Les programmes de protection sociale et les transferts monétaires en particulier, constituent un instrument de réduction durable de la pauvreté et des inégalités géographiques et sociales. « Ce genre de système inclusif de protection sociale permet de lever les barrières à l’accès aux services publics, contribuant ainsi à améliorer le bien-être des familles, et surtout des enfants qui connaissent des privations multiformes », poursuit-elle. L’analyse situationnelle du programme pilote de transfert monétaire conduite en 2017 a abouti à des conclusions encourageantes tant sur la conception, la mise en œuvre, les résultats enregistrés et le modèle de remise des fonds adoptés. Elle a confirmé la pertinence de ce programme qui constitue une matérialisation de la Politique Nationale de Protection Sociale (PNPS) et qui a ciblé sept villages connus pour leur grande vulnérabilité.
Toutefois, cette analyse a mis également en exergue l’absence de plans de communication, de plaidoyer, de suivi - évaluation, ce qui a quelque peu entravé la bonne marche de cette intervention. C’est dans ce contexte que le ministère de la santé, à travers le Commissariat National, s’est engagé à faire du plaidoyer pour la mobilisation des ressources et de la communication auprès des décideurs politiques et des différents acteurs, dans le but de « contribuer à l’amélioration des conditions de vie difficiles des ménages pauvres ». Il s’agit de veiller à l’inscription de la solidarité et de la protection sociale comme une des priorités nationales et locales.

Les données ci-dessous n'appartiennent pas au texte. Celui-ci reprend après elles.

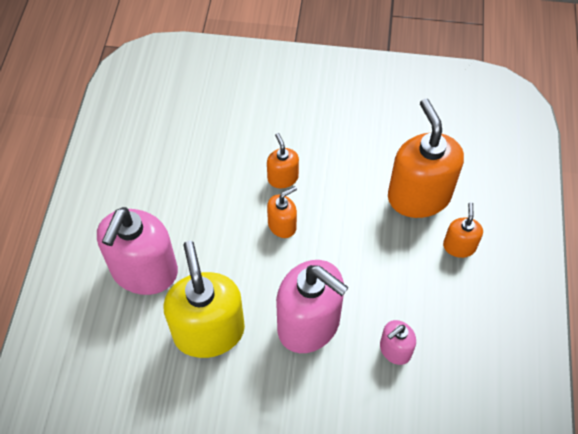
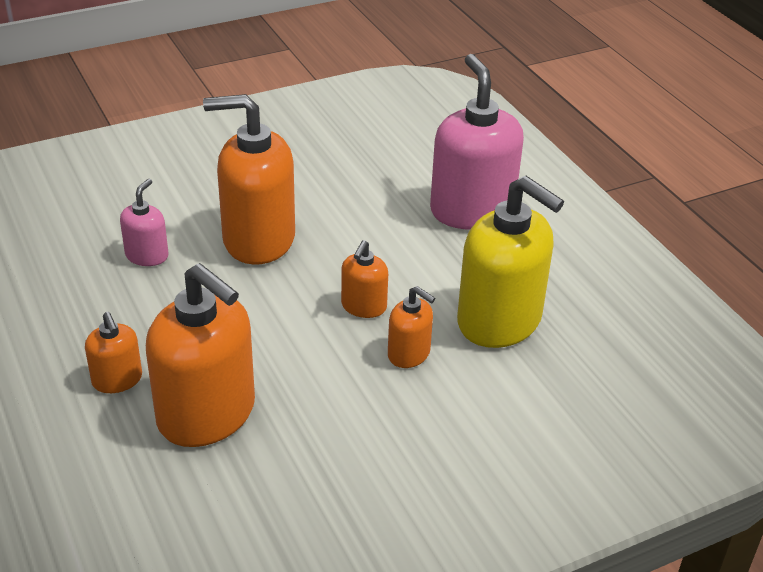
camera: 145 degrees right, 20 degrees down
yellow soap dispenser [163,241,245,358] -> yellow soap dispenser moved to [457,176,564,348]
pink soap dispenser [276,260,349,353] -> orange soap dispenser [203,94,295,265]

Dans cette situation, le plaidoyer et la communication visent à orienter les décisions qui encouragent l’amélioration du quotidien des plus vulnérables. « Il nous faut doter les Comores des orientations nécessaires pouvant contribuer à la mobilisation des ressources pour le bien-être de nos populations. Ces documents permettront à notre pays, à travers le ministère dont j’ai la charge, de conduire les stratégies de mobilisation des ressources, de communication, suivi-évaluation permettant de couvrir l’ensemble des différentes couches sociales et à la mise en œuvre des programmes pour ainsi lutter, efficacement, contre la pauvreté et la vulnérabilité de nos populations, dont la proportion atteint 34,5% », insiste Dr Fatma Rashid. La ministre de la Santé rappelle que ces documents "ne doivent pas être une fin en soi car beaucoup de choses restent encore à faire", telles que leur vulgarisation, et le travail même de plaidoyer pour leur financement et leur mise en œuvre progressive.